Saved data entries
------------------------

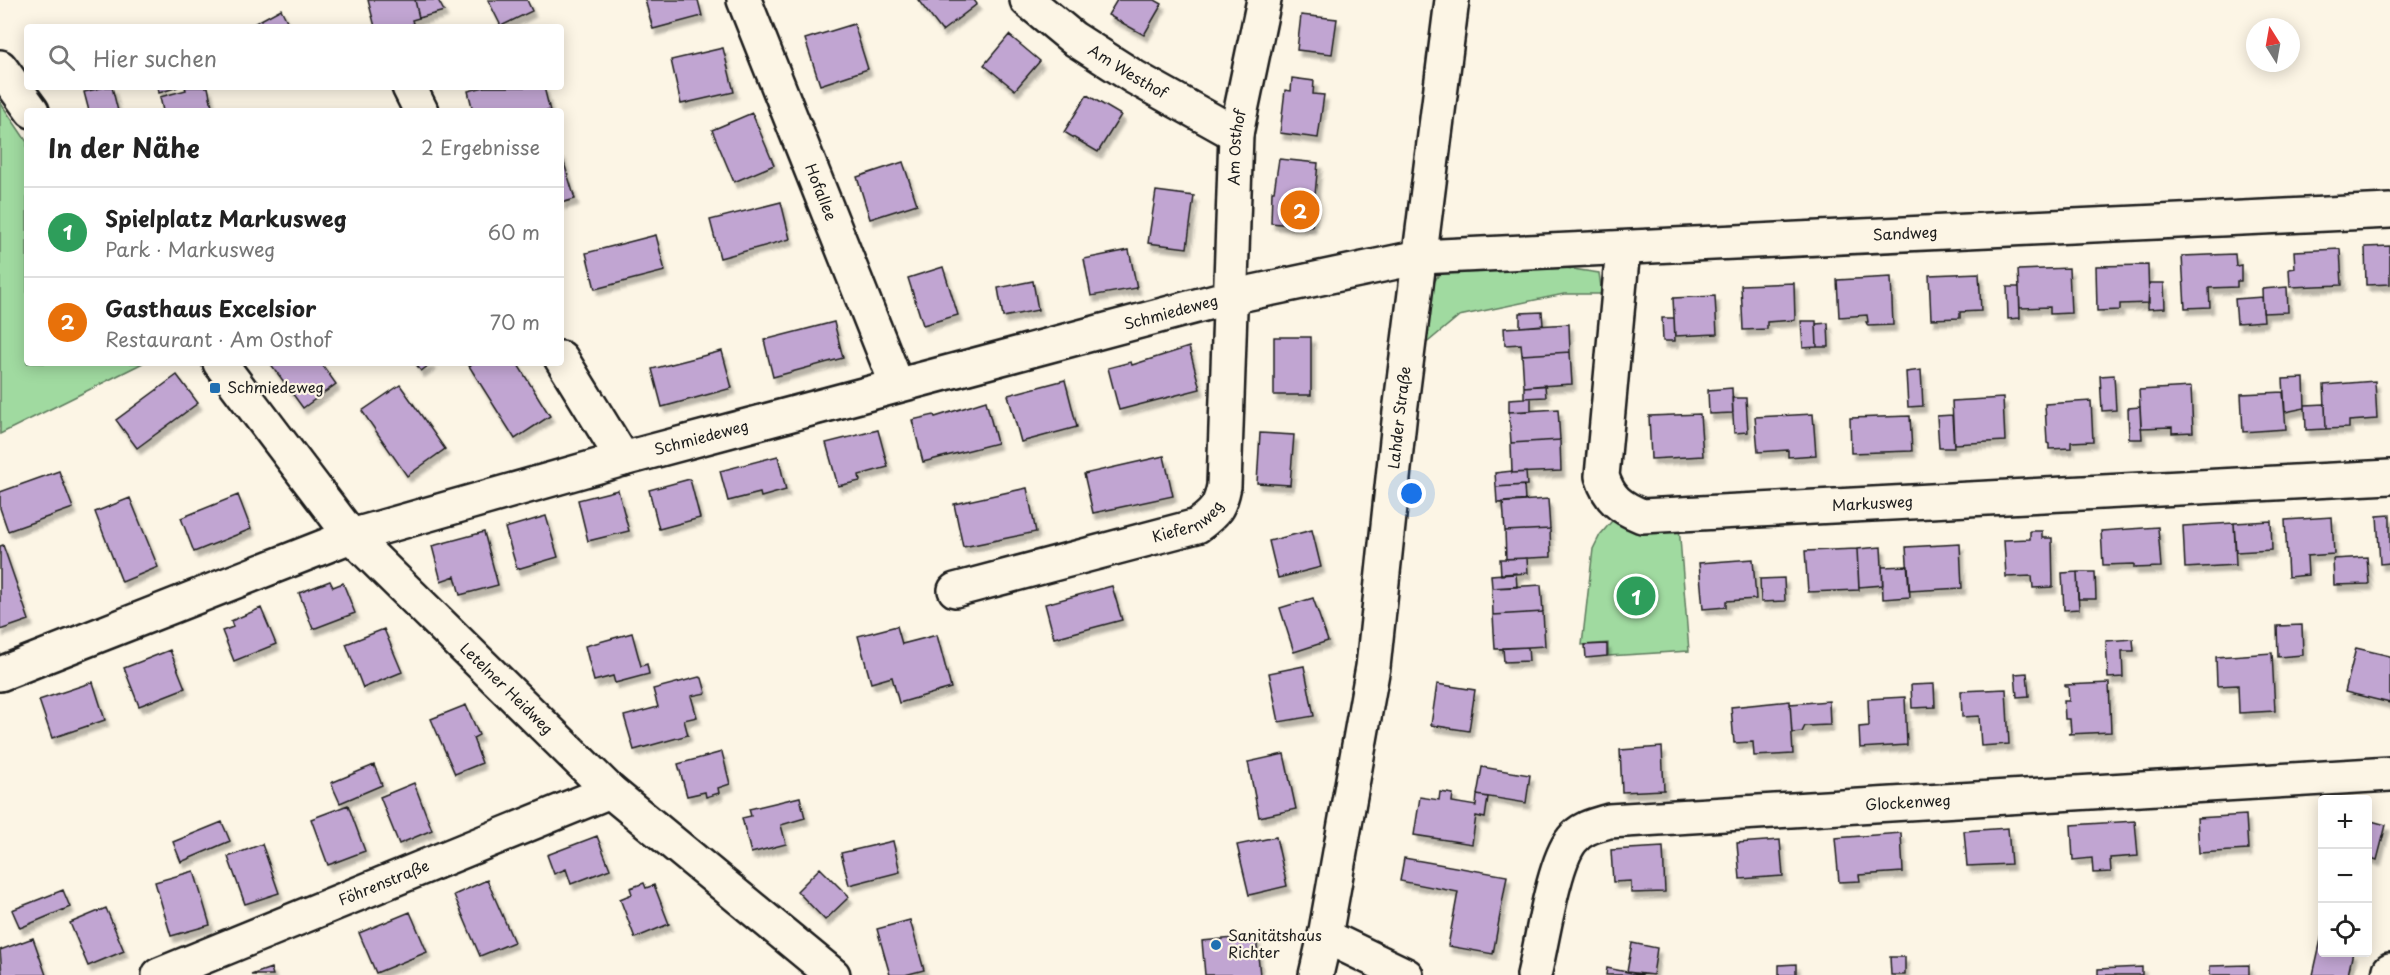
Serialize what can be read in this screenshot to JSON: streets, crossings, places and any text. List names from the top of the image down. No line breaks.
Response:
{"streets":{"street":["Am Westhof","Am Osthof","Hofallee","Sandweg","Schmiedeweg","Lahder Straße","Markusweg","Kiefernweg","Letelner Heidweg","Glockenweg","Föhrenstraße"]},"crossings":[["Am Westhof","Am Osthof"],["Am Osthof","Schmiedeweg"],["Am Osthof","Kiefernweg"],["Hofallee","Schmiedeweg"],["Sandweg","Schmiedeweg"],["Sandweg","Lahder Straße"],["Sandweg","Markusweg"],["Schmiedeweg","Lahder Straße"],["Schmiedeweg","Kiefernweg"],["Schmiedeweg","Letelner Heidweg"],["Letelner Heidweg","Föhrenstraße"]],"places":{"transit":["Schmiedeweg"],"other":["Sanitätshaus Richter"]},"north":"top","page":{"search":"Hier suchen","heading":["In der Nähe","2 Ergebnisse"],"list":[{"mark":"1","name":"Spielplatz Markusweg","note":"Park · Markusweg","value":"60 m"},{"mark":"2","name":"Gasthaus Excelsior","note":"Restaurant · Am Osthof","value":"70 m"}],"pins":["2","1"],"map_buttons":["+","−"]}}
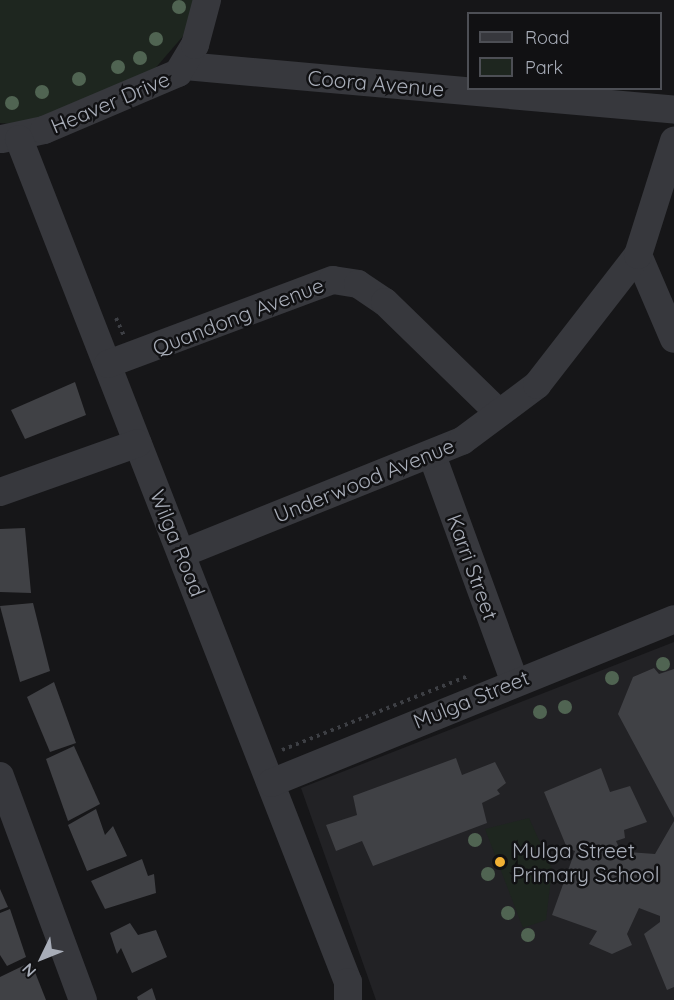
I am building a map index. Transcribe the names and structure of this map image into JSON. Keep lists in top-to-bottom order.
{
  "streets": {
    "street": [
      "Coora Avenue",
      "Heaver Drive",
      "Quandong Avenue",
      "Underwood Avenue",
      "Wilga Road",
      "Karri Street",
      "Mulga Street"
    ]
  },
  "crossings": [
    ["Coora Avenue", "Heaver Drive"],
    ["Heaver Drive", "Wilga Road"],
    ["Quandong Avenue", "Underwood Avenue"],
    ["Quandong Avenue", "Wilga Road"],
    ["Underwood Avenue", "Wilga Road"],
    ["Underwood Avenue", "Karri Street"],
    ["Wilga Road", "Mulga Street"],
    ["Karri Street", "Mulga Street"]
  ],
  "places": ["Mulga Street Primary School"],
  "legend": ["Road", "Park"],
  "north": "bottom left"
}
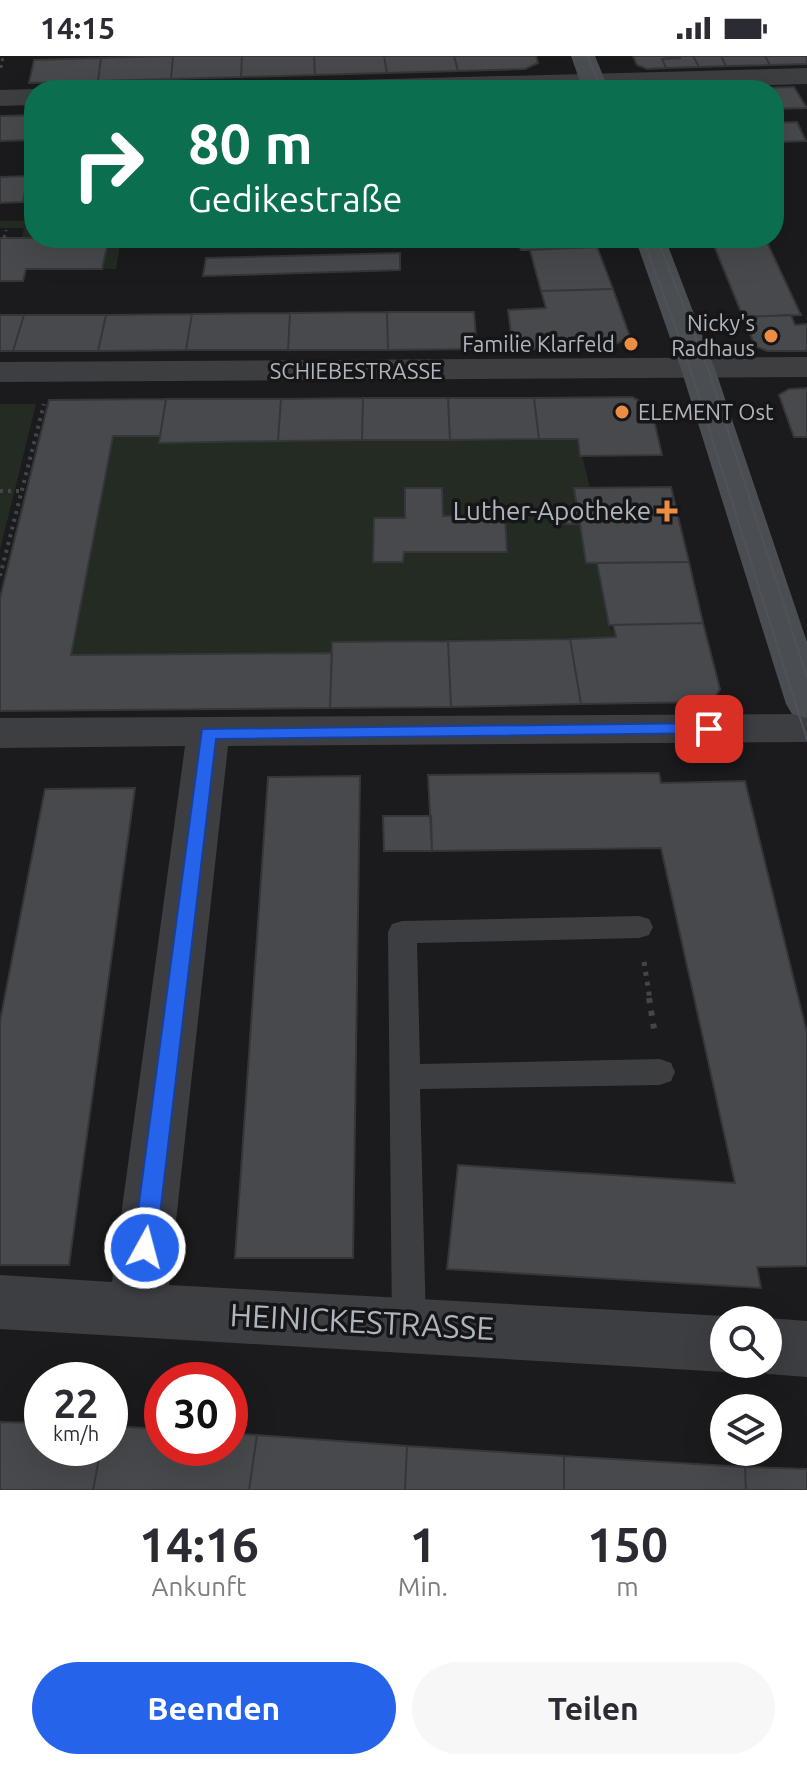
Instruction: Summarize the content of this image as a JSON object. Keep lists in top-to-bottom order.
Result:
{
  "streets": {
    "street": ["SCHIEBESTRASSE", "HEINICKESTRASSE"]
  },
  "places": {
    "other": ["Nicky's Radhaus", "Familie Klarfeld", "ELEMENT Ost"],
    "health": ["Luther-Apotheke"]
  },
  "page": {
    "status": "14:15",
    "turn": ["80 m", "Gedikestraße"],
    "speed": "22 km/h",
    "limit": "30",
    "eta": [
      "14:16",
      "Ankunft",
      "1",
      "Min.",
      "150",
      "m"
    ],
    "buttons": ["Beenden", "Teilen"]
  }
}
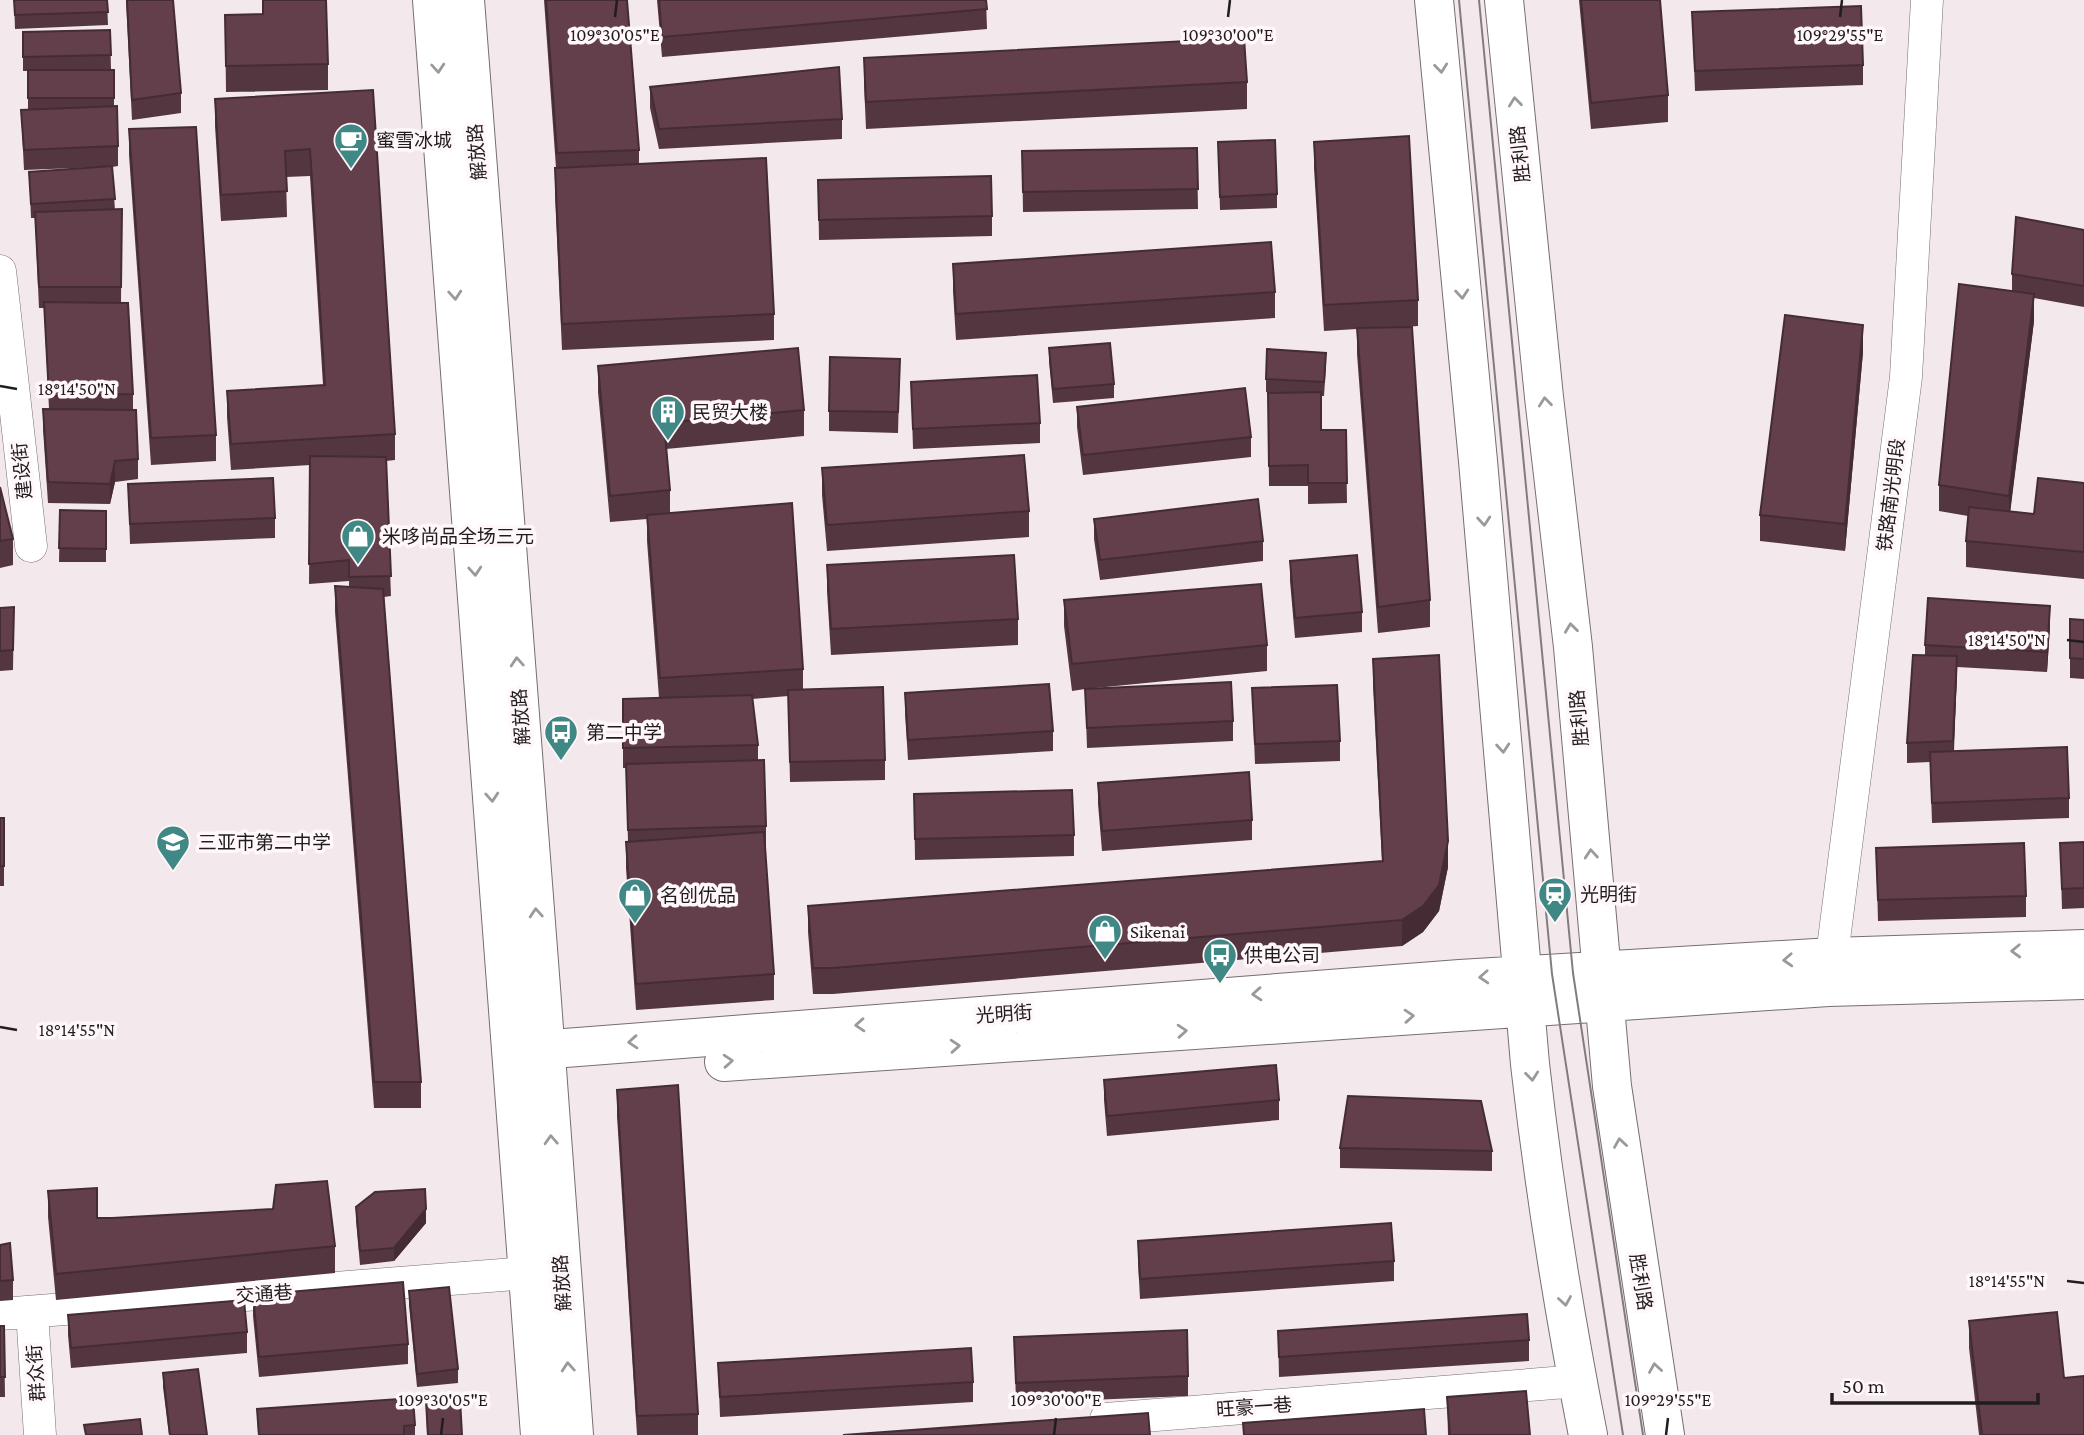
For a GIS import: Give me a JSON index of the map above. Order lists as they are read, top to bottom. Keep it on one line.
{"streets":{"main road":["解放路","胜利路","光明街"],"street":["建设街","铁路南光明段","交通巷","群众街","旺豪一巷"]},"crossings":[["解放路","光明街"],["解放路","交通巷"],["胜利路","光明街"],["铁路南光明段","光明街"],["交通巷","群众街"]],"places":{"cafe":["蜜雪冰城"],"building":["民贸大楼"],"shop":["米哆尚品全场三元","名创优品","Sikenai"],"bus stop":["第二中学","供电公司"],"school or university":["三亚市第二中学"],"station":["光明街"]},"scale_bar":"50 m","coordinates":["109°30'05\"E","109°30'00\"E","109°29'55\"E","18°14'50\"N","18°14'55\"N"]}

------------------------

» **Work instruction**
The output should consist of the records above, reproduced exactly, without pictures.

» **Solution to this exercise**
Serialize what can be read in this screenshot to JSON: streets, crossings, places and any text. List names from the top of the image down. No line breaks.
Response:
{"streets":{"street":["Am Westhof","Am Osthof","Hofallee","Sandweg","Schmiedeweg","Lahder Straße","Markusweg","Kiefernweg","Letelner Heidweg","Glockenweg","Föhrenstraße"]},"crossings":[["Am Westhof","Am Osthof"],["Am Osthof","Schmiedeweg"],["Am Osthof","Kiefernweg"],["Hofallee","Schmiedeweg"],["Sandweg","Schmiedeweg"],["Sandweg","Lahder Straße"],["Sandweg","Markusweg"],["Schmiedeweg","Lahder Straße"],["Schmiedeweg","Kiefernweg"],["Schmiedeweg","Letelner Heidweg"],["Letelner Heidweg","Föhrenstraße"]],"places":{"transit":["Schmiedeweg"],"other":["Sanitätshaus Richter"]},"north":"top","page":{"search":"Hier suchen","heading":["In der Nähe","2 Ergebnisse"],"list":[{"mark":"1","name":"Spielplatz Markusweg","note":"Park · Markusweg","value":"60 m"},{"mark":"2","name":"Gasthaus Excelsior","note":"Restaurant · Am Osthof","value":"70 m"}],"pins":["2","1"],"map_buttons":["+","−"]}}
I am building a map index. Transcribe the names and structure of this map image into JSON. Keep lists in top-to-bottom order.
{
  "streets": {
    "street": [
      "Coora Avenue",
      "Heaver Drive",
      "Quandong Avenue",
      "Underwood Avenue",
      "Wilga Road",
      "Karri Street",
      "Mulga Street"
    ]
  },
  "crossings": [
    ["Coora Avenue", "Heaver Drive"],
    ["Heaver Drive", "Wilga Road"],
    ["Quandong Avenue", "Underwood Avenue"],
    ["Quandong Avenue", "Wilga Road"],
    ["Underwood Avenue", "Wilga Road"],
    ["Underwood Avenue", "Karri Street"],
    ["Wilga Road", "Mulga Street"],
    ["Karri Street", "Mulga Street"]
  ],
  "places": ["Mulga Street Primary School"],
  "legend": ["Road", "Park"],
  "north": "bottom left"
}
Instruction: Summarize the content of this image as a JSON object. Keep lists in top-to-bottom order.
Result:
{
  "streets": {
    "street": ["SCHIEBESTRASSE", "HEINICKESTRASSE"]
  },
  "places": {
    "other": ["Nicky's Radhaus", "Familie Klarfeld", "ELEMENT Ost"],
    "health": ["Luther-Apotheke"]
  },
  "page": {
    "status": "14:15",
    "turn": ["80 m", "Gedikestraße"],
    "speed": "22 km/h",
    "limit": "30",
    "eta": [
      "14:16",
      "Ankunft",
      "1",
      "Min.",
      "150",
      "m"
    ],
    "buttons": ["Beenden", "Teilen"]
  }
}
For a GIS import: Give me a JSON index of the map above. Order lists as they are read, top to bottom. Keep it on one line.
{"streets":{"main road":["解放路","胜利路","光明街"],"street":["建设街","铁路南光明段","交通巷","群众街","旺豪一巷"]},"crossings":[["解放路","光明街"],["解放路","交通巷"],["胜利路","光明街"],["铁路南光明段","光明街"],["交通巷","群众街"]],"places":{"cafe":["蜜雪冰城"],"building":["民贸大楼"],"shop":["米哆尚品全场三元","名创优品","Sikenai"],"bus stop":["第二中学","供电公司"],"school or university":["三亚市第二中学"],"station":["光明街"]},"scale_bar":"50 m","coordinates":["109°30'05\"E","109°30'00\"E","109°29'55\"E","18°14'50\"N","18°14'55\"N"]}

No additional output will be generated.